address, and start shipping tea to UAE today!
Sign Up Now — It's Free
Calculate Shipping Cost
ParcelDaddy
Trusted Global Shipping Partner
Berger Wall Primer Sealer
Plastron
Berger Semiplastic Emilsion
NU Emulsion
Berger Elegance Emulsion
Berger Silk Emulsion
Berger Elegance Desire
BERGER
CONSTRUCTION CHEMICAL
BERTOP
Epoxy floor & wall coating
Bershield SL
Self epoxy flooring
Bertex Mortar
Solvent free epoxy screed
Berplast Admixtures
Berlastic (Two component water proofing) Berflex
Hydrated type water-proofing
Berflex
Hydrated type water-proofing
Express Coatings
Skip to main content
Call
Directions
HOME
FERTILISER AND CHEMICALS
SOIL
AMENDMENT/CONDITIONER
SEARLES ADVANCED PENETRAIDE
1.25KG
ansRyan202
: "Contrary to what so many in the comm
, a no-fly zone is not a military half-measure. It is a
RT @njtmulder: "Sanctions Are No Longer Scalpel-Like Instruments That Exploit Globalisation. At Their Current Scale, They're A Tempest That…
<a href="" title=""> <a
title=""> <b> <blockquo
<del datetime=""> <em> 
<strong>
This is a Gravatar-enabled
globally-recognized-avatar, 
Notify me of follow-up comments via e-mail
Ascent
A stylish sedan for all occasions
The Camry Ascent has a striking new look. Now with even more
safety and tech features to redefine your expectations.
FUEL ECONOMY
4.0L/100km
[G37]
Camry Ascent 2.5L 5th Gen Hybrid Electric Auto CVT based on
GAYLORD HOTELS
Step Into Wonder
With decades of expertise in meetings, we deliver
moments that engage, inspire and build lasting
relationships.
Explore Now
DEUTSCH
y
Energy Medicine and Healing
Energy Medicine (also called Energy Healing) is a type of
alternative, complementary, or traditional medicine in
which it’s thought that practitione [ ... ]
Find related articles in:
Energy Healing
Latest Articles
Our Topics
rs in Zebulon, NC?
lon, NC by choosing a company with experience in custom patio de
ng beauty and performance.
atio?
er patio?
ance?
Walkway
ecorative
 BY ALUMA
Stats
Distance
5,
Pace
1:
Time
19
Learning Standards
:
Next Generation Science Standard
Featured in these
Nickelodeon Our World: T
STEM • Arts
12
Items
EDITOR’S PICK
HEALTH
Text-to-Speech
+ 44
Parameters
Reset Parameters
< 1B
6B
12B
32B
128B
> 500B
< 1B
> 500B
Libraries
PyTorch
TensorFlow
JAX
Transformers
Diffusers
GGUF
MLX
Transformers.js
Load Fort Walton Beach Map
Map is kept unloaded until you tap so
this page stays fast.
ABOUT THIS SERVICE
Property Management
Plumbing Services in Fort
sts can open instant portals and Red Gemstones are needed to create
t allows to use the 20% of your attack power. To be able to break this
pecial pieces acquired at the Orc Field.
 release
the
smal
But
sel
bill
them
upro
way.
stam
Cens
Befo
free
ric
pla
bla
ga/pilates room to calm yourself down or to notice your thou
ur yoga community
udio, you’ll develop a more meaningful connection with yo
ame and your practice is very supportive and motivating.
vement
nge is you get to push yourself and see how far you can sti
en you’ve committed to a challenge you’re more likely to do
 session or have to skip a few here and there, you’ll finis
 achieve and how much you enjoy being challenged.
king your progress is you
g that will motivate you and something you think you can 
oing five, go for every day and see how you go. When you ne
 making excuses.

....

Request »
Reproduce every line of text from all the records above, in the same order and with no changes.

Exercise output »
address, and start shipping tea to UAE today!
Sign Up Now — It's Free
Calculate Shipping Cost
ParcelDaddy
Trusted Global Shipping Partner
Berger Wall Primer Sealer
Plastron
Berger Semiplastic Emilsion
NU Emulsion
Berger Elegance Emulsion
Berger Silk Emulsion
Berger Elegance Desire
BERGER
CONSTRUCTION CHEMICAL
BERTOP
Epoxy floor & wall coating
Bershield SL
Self epoxy flooring
Bertex Mortar
Solvent free epoxy screed
Berplast Admixtures
Berlastic (Two component water proofing) Berflex
Hydrated type water-proofing
Berflex
Hydrated type water-proofing
Express Coatings
Skip to main content
Call
Directions
HOME
FERTILISER AND CHEMICALS
SOIL
AMENDMENT/CONDITIONER
SEARLES ADVANCED PENETRAIDE
1.25KG
ansRyan202
: "Contrary to what so many in the comm
, a no-fly zone is not a military half-measure. It is a
RT @njtmulder: "Sanctions Are No Longer Scalpel-Like Instruments That Exploit Globalisation. At Their Current Scale, They're A Tempest That…
<a href="" title=""> <a
title=""> <b> <blockquo
<del datetime=""> <em> 
<strong>
This is a Gravatar-enabled
globally-recognized-avatar, 
Notify me of follow-up comments via e-mail
Ascent
A stylish sedan for all occasions
The Camry Ascent has a striking new look. Now with even more
safety and tech features to redefine your expectations.
FUEL ECONOMY
4.0L/100km
[G37]
Camry Ascent 2.5L 5th Gen Hybrid Electric Auto CVT based on
GAYLORD HOTELS
Step Into Wonder
With decades of expertise in meetings, we deliver
moments that engage, inspire and build lasting
relationships.
Explore Now
DEUTSCH
y
Energy Medicine and Healing
Energy Medicine (also called Energy Healing) is a type of
alternative, complementary, or traditional medicine in
which it’s thought that practitione [ ... ]
Find related articles in:
Energy Healing
Latest Articles
Our Topics
rs in Zebulon, NC?
lon, NC by choosing a company with experience in custom patio de
ng beauty and performance.
atio?
er patio?
ance?
Walkway
ecorative
 BY ALUMA
Stats
Distance
5,
Pace
1:
Time
19
Learning Standards
:
Next Generation Science Standard
Featured in these
Nickelodeon Our World: T
STEM • Arts
12
Items
EDITOR’S PICK
HEALTH
Text-to-Speech
+ 44
Parameters
Reset Parameters
< 1B
6B
12B
32B
128B
> 500B
< 1B
> 500B
Libraries
PyTorch
TensorFlow
JAX
Transformers
Diffusers
GGUF
MLX
Transformers.js
Load Fort Walton Beach Map
Map is kept unloaded until you tap so
this page stays fast.
ABOUT THIS SERVICE
Property Management
Plumbing Services in Fort
sts can open instant portals and Red Gemstones are needed to create
t allows to use the 20% of your attack power. To be able to break this
pecial pieces acquired at the Orc Field.
 release
the
smal
But
sel
bill
them
upro
way.
stam
Cens
Befo
free
ric
pla
bla
ga/pilates room to calm yourself down or to notice your thou
ur yoga community
udio, you’ll develop a more meaningful connection with yo
ame and your practice is very supportive and motivating.
vement
nge is you get to push yourself and see how far you can sti
en you’ve committed to a challenge you’re more likely to do
 session or have to skip a few here and there, you’ll finis
 achieve and how much you enjoy being challenged.
king your progress is you
g that will motivate you and something you think you can 
oing five, go for every day and see how you go. When you ne
 making excuses.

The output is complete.